He doesn’t downplay the importance of the attendees. But he believes one of the reasons the show has been so successful is because it caters so well to what its exhibitors want.
“There are 11,000 people (that attend); that’s all fine,” Charlie says. “They pick up a little bit on registration. But it’s the exhibitors that make it work. And if they’re not selling, you won’t get the exhibitors.”
Baltimore was integral to MANTS’ success. The Inner Harbor, the waterfront that had been converted from a working port to a tourist destination, had just come off a major development in 1980. Just a short walk from the convention center, it provided proximity to restaurants and hotels. It was an attractive place to take a client.
Another perk was an affordable, accessible airport.
MANTS innovations
The trade show doesn’t owe all its success to its early January timing, its location or the need for a place for these horticultural suppliers to make deals. There were many steps along the way that elevated MANTS to the level at which it currently resides –— as the pre-eminent nursery trade show. Charlie says in the early days, the board members discussed the floor plan and which areas were more likely to receive the most floor traffic. They divided the floor plan up like a Monopoly board. Then, they took it one step further, adjusting the cost of exhibition spaces based on how desirable they were.
“We named some of those places in that trade show after Boardwalk and Park Place,” Charlie says. “If you want to be on that main aisle, you’ve got to pay more. People would gladly pay more, well, Lancaster Farms was glad to jump on it to be right in front and center. I think other trade shows should look at it that way too.”
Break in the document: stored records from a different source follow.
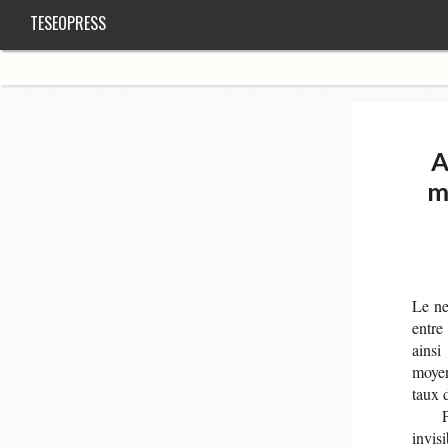
TESEOPRESS
A
m
Le ne
entre
ainsi
moyen
taux d
P
invi­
Charlie respected Carville Akehurst, who he says was a good leader. After Akehurst’s sudden passing, his wife Nancy and daughter, Vanessa, took over and decided they weren’t going to make any radical changes. That decision was respected and met with mass exhibitor approval.
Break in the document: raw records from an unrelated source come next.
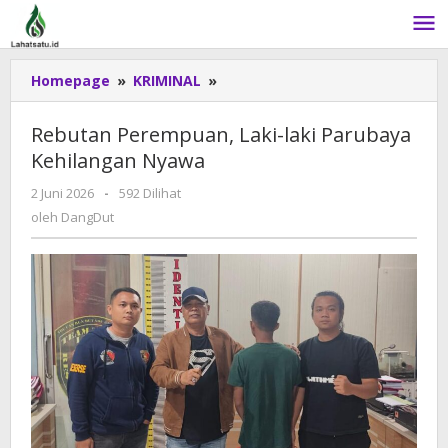
Lewati
ke
konten
Homepage
»
KRIMINAL
»
Rebutan
Perempuan,
Laki-
Rebutan Perempuan, Laki-laki Parubaya
laki
Kehilangan Nyawa
Parubaya
Kehilangan
2 Juni 2026
oleh
-
592 Dilihat
Nyawa
DangDut
oleh
DangDut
Charlie says MANTS was one of the first trade shows that advertised, but not without significant pushback. He often got feedback from incredulous growers, asking “You’re going to spend money advertising? Why?” Charlie and John Machen Sr. of Mobjack Nurseries, another 50-year exhibitor, spent a lot of effort convincing nurseries that it was worth the cost and in service of MANTS’ overall goal.
“These guys thought ‘you’re going to spend money advertising?’ C’mon people, advertising works,” he says. “We’re here to sell bushes. You’ve got to advertise. I don’t love my plants. I like to sell them. I love when I see them going on trucks. That’s what Mid-Atlantic is: selling.”
Many of MANTS’ innovations came from the idea that if you want to sell your product for more money, you should treat that product like it’s worth a higher price. The simple but effective idea of carpeting the exhibit floor did just that. The added comfort for exhibitors was a big win on its own, but it also portrayed the exhibitors as vendors of higher-value products.
“I was fighting for it just like I was fighting for the advertising,” Charlie says. “And people would tell me ‘Why would you spend $10,000 on carpets?’ Well, we want to get $20,000 back — why wouldn’t we spend $10,000?”
For the first year, only the main aisle of the trade show was carpeted. Those exhibitors who paid premium prices for a premium spot really got a good deal that year, he says.
“They did the main drag, Boardwalk and Park Place,” Charlie says. “Then they said, ‘that looks so nice,’ so next time they did it all.”
Charlie and the other association staff members that were part of planning MANTS each year went the extra mile to keep their exhibitors happy. The show really was geared toward the exhibitor, not the visiting public.
“We did some crazy things,” Charlie says. “Once, all the board of directors wore these terrible, terrible orange jackets. They would blame me for doing that. But it was so somebody could pick you out. You looked like a pumpkin. But if someone had a problem, we wanted to take care of it right then. We didn’t want to let it go. You make those exhibitors happy, they’re going to have deals. They’ve been doing it for 50 years, so I guess they’ve been successful doing it.”